Exascale: pushing all the buttons at the same time

Looking past present-day deployments in the trans-petaFLOPS regime, the HPC community is in the early stages of the shift to exascale computing within a constrained power envelope (a 20MW system is the generally agreed upon target, and this constraint is what motivates much of the innovation being discussed in supercomputing system design today). And while the level of innovation required to build a practical exascale system this decade is astonishing, the timescales on which the changes must take place are terrifying. If you don’t have enough to keep you awake at night, read the innovation timelines in the roadmap recently published by the International Exascale Software Project.

Image of Rick Stevens

Rick Stevens, ANL

Rick Stevens of Argonne National Laboratory has been part of the leadership of the US Department of Energy’s exascale efforts since the beginning, and he rattles off fundamental changes in the way everything from system memory (no more page access for DRAMS and no more generic memory as controllers are moved on chip) to processor interconnects will have to work. It is a truly daunting proposition, and he outlines a process for getting it done that includes co-design with applications developers along with new levels of cooperation and collaboration in common components and programming models as well as system software.
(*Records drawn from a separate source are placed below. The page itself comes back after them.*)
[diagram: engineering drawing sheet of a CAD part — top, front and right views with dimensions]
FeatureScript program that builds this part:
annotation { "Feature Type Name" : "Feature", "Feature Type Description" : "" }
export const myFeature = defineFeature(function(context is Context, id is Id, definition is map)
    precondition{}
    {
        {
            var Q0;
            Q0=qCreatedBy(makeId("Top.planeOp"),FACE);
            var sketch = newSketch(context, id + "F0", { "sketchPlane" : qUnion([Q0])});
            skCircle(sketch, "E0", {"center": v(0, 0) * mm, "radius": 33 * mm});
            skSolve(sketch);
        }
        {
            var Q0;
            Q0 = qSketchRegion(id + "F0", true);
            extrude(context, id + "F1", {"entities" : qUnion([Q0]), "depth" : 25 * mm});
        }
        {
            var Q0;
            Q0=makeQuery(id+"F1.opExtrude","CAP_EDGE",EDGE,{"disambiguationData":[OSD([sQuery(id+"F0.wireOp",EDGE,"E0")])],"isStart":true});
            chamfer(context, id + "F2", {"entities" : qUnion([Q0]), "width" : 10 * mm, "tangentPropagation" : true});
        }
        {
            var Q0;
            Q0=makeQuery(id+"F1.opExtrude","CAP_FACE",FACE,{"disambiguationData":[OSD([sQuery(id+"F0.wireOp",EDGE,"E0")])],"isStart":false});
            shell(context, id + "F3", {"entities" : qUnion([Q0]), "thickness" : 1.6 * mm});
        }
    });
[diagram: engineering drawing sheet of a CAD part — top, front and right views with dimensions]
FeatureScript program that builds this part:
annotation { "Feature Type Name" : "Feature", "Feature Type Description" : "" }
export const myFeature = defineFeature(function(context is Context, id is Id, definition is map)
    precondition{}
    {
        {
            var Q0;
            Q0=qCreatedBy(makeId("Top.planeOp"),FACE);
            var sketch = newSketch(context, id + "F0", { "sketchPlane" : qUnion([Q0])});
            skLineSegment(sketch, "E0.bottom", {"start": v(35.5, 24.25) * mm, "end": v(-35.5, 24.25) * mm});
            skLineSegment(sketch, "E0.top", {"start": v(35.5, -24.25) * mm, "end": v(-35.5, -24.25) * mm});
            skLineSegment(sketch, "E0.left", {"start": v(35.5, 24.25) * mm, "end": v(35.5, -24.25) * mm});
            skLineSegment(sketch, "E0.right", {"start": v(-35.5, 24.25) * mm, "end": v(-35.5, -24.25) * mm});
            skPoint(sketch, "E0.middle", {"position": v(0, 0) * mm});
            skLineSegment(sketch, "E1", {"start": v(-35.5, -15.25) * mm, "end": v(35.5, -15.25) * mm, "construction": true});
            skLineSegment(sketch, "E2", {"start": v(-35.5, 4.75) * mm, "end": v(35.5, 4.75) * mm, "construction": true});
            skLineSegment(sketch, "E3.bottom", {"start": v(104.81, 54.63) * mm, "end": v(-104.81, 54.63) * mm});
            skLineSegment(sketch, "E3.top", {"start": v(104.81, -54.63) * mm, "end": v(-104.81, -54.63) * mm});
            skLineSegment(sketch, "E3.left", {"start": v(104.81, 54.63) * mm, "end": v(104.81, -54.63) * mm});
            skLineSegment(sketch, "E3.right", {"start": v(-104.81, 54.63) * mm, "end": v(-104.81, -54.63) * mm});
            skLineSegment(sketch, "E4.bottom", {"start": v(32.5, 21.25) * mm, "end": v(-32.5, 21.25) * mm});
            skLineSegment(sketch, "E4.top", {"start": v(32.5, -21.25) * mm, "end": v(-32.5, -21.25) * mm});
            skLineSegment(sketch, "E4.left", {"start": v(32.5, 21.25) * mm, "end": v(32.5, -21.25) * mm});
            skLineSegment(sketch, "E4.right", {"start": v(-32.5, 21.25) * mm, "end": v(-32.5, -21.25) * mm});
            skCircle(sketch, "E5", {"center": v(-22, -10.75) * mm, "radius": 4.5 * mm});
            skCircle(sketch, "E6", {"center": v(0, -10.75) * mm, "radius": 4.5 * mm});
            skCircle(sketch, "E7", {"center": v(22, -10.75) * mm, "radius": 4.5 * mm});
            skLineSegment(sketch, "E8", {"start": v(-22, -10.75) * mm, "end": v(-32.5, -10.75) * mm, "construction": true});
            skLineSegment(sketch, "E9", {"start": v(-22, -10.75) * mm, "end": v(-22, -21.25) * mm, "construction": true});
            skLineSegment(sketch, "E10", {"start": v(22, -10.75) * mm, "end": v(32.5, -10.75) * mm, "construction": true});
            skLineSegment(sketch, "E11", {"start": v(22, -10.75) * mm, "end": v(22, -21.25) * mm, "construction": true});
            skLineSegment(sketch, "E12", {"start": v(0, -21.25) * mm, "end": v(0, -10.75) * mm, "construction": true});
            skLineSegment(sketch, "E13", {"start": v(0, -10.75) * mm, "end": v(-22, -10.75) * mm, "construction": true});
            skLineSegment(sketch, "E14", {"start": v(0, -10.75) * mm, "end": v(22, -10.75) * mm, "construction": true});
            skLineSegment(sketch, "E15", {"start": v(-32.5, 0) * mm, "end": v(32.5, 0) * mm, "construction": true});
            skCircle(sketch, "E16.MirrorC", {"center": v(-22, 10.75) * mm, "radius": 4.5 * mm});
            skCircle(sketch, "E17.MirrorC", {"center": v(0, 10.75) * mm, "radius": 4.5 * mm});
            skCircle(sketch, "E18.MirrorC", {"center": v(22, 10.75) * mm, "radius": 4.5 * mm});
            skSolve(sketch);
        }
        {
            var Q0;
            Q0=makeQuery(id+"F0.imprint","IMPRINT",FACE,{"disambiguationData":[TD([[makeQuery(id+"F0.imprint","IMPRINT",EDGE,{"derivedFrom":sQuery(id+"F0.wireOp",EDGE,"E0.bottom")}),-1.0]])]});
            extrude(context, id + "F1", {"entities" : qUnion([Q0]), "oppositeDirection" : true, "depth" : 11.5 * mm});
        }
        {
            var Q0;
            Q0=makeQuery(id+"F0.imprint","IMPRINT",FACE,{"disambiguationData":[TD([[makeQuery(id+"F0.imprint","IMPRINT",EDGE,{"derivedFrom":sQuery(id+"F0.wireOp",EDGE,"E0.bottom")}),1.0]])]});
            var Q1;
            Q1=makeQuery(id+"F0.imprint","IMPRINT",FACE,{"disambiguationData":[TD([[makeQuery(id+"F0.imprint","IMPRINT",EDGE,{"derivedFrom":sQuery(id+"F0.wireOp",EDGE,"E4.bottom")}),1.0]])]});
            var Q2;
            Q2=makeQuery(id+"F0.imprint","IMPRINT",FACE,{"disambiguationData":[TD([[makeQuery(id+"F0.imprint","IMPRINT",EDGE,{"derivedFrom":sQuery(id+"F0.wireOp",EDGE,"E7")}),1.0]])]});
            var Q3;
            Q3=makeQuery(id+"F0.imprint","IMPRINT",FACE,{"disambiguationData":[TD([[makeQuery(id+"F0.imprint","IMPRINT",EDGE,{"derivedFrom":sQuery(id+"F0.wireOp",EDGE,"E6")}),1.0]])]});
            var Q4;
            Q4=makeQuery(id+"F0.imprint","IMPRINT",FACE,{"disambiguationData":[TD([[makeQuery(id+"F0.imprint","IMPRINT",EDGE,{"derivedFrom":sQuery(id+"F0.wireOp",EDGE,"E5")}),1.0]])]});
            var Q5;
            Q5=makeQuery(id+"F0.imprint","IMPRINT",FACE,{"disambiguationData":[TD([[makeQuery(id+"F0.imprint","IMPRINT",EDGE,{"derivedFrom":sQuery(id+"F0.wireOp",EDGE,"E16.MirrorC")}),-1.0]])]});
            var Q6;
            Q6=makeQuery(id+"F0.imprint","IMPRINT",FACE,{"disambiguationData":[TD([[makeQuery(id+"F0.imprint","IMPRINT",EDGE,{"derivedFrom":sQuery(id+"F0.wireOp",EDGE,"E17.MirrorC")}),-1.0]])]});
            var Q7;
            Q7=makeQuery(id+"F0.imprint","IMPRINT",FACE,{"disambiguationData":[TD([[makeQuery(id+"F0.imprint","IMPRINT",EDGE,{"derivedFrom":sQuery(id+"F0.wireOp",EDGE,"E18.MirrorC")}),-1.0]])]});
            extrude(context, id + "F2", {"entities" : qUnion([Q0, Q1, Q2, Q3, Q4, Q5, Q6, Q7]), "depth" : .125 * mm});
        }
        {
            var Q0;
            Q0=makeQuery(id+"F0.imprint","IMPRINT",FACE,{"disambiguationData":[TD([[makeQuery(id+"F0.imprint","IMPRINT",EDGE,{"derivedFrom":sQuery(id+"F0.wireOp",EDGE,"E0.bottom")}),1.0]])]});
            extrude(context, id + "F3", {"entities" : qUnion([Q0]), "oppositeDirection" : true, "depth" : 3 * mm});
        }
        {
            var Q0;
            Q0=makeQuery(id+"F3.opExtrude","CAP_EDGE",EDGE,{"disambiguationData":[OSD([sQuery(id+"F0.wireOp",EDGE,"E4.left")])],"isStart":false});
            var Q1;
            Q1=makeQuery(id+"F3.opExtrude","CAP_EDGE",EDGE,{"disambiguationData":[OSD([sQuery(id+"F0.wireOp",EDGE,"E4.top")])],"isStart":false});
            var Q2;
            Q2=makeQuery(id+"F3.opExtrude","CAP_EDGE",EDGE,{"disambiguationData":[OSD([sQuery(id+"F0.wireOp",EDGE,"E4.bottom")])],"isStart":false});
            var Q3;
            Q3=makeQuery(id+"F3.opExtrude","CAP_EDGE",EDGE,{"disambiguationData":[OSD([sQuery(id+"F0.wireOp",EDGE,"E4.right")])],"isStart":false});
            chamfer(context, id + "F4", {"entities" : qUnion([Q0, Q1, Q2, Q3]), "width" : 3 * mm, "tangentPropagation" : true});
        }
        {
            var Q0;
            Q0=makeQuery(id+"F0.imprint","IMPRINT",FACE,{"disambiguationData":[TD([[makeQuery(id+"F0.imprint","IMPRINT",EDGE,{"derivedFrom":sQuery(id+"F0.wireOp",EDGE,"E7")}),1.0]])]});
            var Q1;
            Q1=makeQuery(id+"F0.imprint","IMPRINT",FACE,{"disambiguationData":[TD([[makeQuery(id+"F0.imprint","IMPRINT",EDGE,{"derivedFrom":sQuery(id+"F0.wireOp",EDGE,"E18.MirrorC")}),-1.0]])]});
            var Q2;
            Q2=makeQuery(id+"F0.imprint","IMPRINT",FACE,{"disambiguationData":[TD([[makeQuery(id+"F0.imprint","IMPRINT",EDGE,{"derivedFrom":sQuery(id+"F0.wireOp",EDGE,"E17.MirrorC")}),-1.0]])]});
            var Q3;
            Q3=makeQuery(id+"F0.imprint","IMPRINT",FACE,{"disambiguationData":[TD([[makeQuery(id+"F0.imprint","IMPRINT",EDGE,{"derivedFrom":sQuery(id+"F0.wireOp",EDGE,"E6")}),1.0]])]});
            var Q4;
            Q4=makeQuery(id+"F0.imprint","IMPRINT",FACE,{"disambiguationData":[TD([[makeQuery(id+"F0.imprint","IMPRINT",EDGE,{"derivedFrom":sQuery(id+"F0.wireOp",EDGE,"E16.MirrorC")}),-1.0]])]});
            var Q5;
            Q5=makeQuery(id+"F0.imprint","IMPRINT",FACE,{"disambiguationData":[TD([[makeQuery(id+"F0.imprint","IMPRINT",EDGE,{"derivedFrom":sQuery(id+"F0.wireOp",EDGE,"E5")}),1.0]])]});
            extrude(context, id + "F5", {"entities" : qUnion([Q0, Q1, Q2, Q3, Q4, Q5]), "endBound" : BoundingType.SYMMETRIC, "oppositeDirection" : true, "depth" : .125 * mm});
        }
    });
If you are thinking about building a community to support intense levels of innovation, and you don’t include the vendors who have to provide the products representing the innovation, you are not giving yourself much chance of success. Exascale deployments not only have to build technology and applications communities, they also have to build new kinds of community between providers and vendors. The DOE approach is a strong example of that (as is the partnership that the Blue Waters team has with IBM).

Moms, dads, and the places that supercomputers live

All of the complex, highly coordinated activities that are part and parcel of deploying extreme scale systems at this point in history have a visible impact on the communities, lives, and wallets of the places where these machines are installed.

“For a large deployment like Blue Waters,” observes Bill Bell, division director for Public Affairs at the National Center for Supercomputing Applications, “the community is spending money and dedicating resources to the establishment of the new system. In our local community both the state and the University of Illinois have invested considerable time and energy into this project. We wanted to make sure that our local community understood what was being done with that investment, and why it was worthwhile. At our Community Day event (highlighting our new National Petascale Computing Facility) we invited everyone in the local area to come by and let us show them what we were doing. We were expecting IT guys and techies; 1,000 people showed up. They had watched this enormous building going up, and they wanted to know what it was all about.”

At these kinds of local community events, Bell’s team emphasizes the benefits of the science done on NCSA’s machines. “We describe the unique history that NCSA and the University of Illinois have in HPC, and try to demonstrate the scientific relevance of HPC to their everyday lives.”

Ultimately much of our activities in HPC, especially at the extreme high end, are funded by taxpayers at all levels of government. The facilities we build take up space in places that might otherwise be used more directly by local residents for houses, parks, or shopping centers. All of this has an impact far beyond the exclusive community of professionals who build and use HPC. These issues are perhaps as far from the iron in a supercomputing deployment as one can get, but they are absolutely critical to a successful and sustained long-term deployment.

Building the highest of high performance computers has always been a complex technical challenge, with vigorous innovation catalyzing aggressive change and bringing with it uncertainty for both users and providers. This is a trend that is sure to persist. However, one thing is certain — as we continue to push the boundaries of what is possible in pursuit of a better understanding of the world around us, deploying extreme scale supercomputers involves far more than just the iron.